Abstract

This communication presents the design, fabrication, and full experimental verification of a frequency-controlled beam-steering antenna array with large scanning angle and low sidelobe. A brick configuration, which allows full 2-D beam-steering expansion, is implemented for the overall design and specifically optimized for further integration of corresponding transmitter/receiver (T/R) modules. A novel stripline-fed quasi-Yagi antenna constructed in a three-layer geometry is proposed as the radiation element. Moreover, a novel low insertion loss coplanar waveguide (CPW)-to-stripline transition, sheltered by ground in both sides, is proposed for the feeding and resistance loading.
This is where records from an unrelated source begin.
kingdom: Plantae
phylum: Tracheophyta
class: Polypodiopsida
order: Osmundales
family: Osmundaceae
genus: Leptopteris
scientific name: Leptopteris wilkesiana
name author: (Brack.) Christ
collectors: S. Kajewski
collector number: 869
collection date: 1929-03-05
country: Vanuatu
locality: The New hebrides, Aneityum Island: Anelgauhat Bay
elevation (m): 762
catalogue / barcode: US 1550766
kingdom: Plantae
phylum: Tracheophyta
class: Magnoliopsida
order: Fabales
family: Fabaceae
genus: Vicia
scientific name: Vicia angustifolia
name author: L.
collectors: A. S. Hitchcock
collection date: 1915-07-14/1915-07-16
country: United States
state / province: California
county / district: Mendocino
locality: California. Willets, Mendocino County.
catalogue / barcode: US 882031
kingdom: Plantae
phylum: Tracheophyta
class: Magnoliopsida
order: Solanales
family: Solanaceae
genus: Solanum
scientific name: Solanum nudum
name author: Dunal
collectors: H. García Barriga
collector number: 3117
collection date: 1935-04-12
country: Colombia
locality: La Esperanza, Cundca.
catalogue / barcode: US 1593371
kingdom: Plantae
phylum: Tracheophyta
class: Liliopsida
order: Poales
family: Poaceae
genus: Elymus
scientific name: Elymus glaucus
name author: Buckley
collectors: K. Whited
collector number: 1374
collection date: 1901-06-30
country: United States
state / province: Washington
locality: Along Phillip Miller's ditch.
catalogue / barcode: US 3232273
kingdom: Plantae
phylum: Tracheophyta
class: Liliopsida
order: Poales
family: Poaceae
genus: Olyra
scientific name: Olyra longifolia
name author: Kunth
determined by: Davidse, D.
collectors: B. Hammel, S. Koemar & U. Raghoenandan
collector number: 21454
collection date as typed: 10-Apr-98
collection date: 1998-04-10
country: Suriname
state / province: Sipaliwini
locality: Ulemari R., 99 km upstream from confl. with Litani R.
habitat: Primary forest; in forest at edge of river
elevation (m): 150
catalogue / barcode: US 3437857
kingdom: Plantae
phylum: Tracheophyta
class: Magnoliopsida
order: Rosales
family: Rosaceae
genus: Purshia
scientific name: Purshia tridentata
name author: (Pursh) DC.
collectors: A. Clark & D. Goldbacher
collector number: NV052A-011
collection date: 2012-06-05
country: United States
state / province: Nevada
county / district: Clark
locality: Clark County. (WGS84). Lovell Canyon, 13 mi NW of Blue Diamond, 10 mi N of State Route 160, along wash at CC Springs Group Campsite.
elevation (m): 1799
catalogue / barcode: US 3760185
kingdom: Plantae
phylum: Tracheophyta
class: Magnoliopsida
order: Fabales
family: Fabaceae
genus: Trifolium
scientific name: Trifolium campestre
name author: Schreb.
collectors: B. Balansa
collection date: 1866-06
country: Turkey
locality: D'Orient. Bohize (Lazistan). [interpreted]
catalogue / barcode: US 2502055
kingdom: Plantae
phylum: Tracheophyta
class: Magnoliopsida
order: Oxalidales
In this proposed antenna design, by applying a broadside coupling and optimizing the radiation element, a strong coupling is achieved at the center working frequency and can also maintain almost unchanged within the whole operational frequency range, leading to constant low sidelobe levels (SLLs). Three substrate layers are utilized to ensure accurate alignment between the slow-wave stripline and radiation elements, which is essential for the prevention of sidelobe deterioration due to possible fabrication tolerance. A 20 element prototype is demonstrated and manufactured. In the measurement, this antenna is able to scan from −42° to 36° within its 2 GHz operational bandwidth. Meanwhile, a flat gain around 15 dBi and a SLL smaller than −18.5 dB are obtained. The above performance indicates that this antenna is a good candidate for scaling to 2-D beam-scanning large array applications.